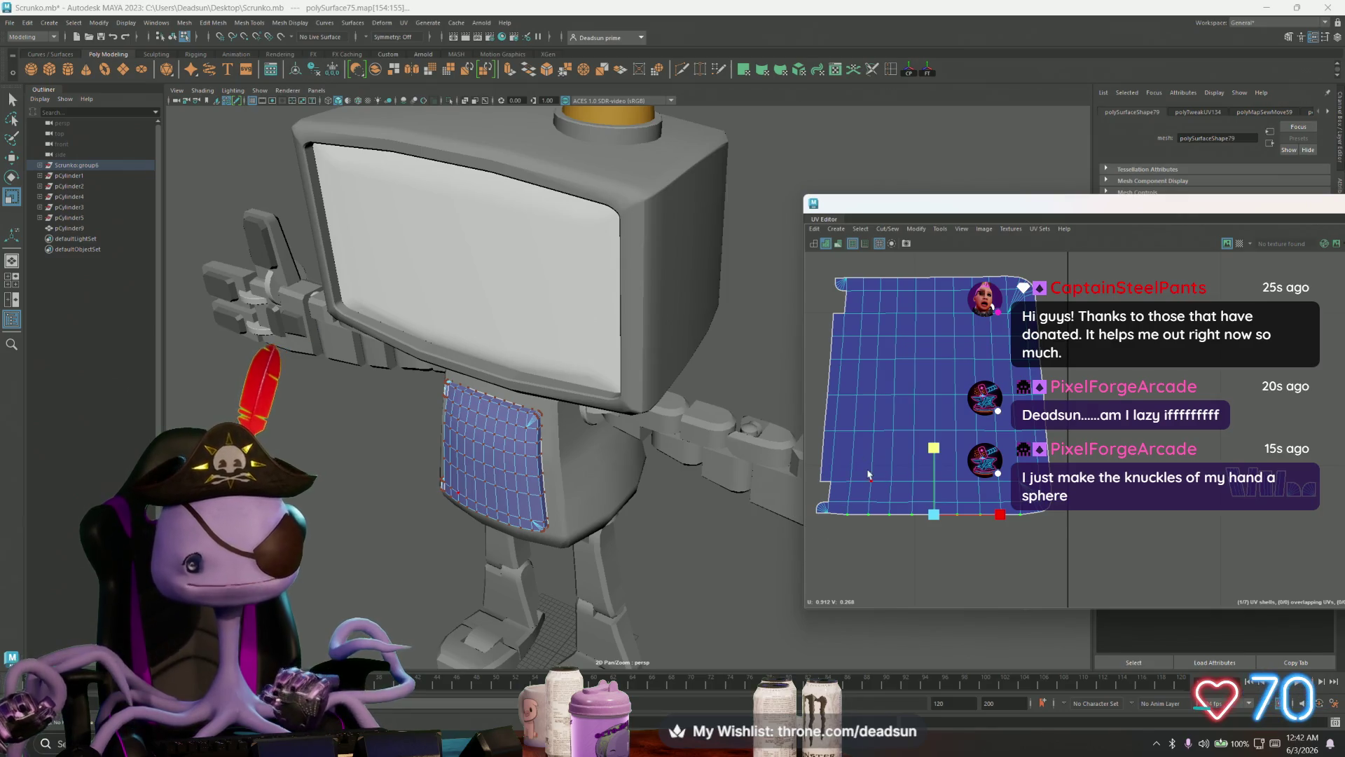
Step: Select the small shell's two seam edges and sew them with Move and Sew, applied twice
middle_click_drag(1234, 486, 1227, 453, "alt")
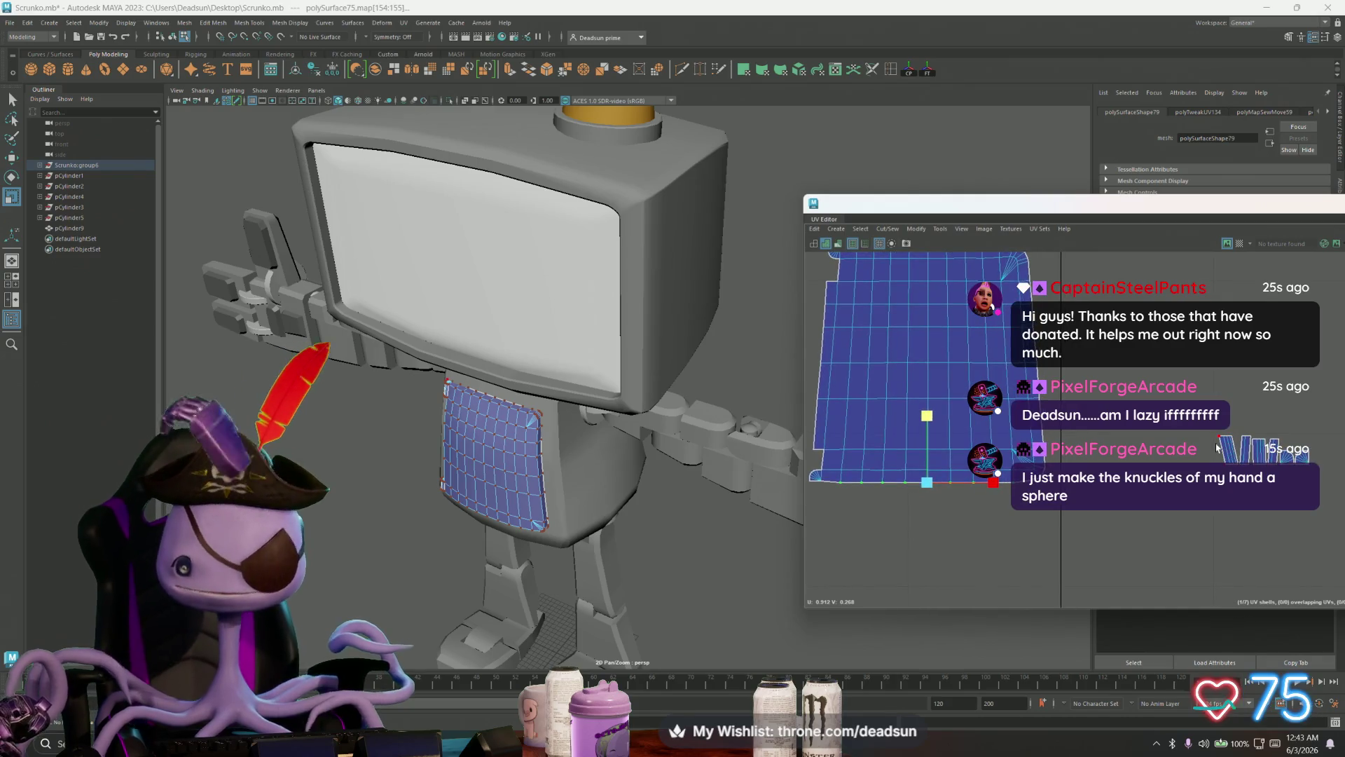
key("F10")
left_click(1218, 452)
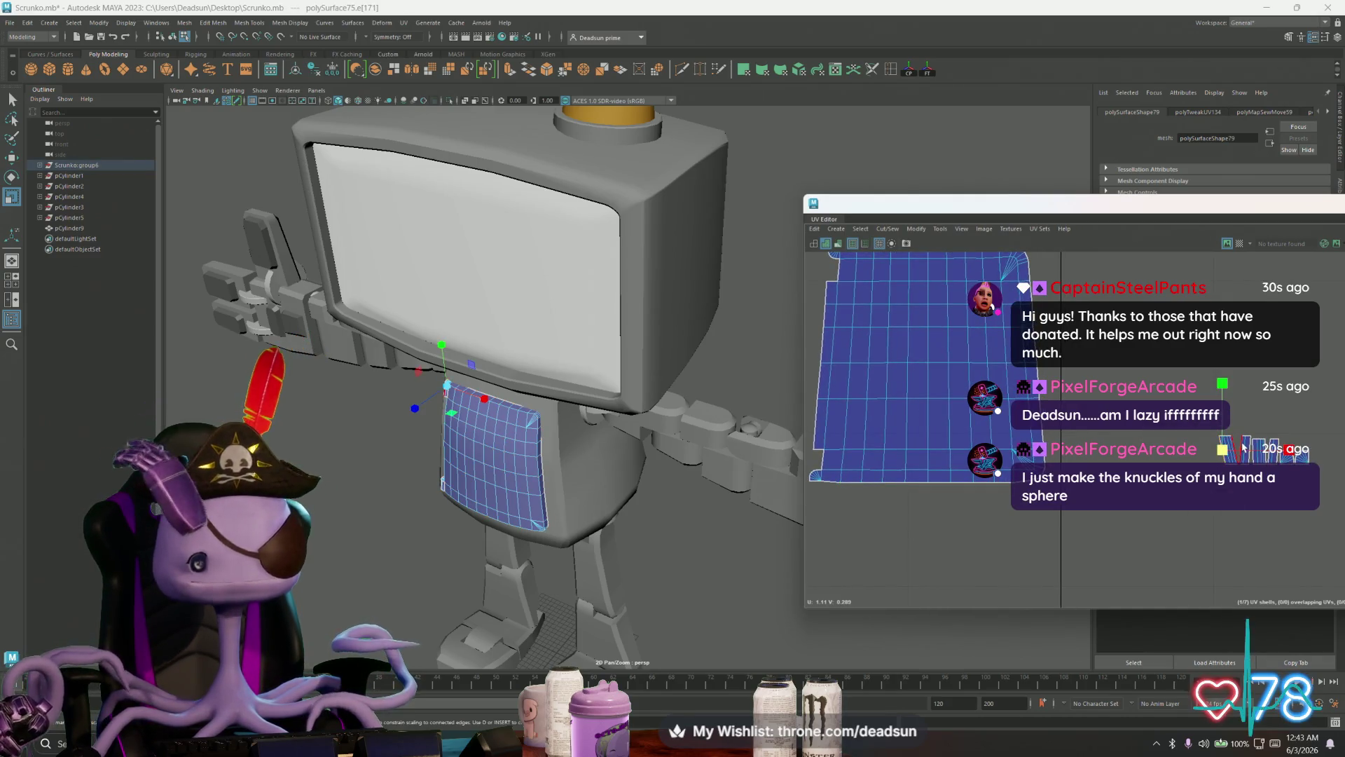
left_click(1239, 445)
######
**REQUIRED ACTION**
Where the data contains an image, skip the image and copy everything else exactly as it appears.

**ANSWER TO THE PROBLEM**
Step: Select the small shell's two seam edges and sew them with Move and Sew, applied twice
middle_click_drag(1234, 486, 1227, 453, "alt")
key("F10")
left_click(1218, 452)
left_click(1239, 445)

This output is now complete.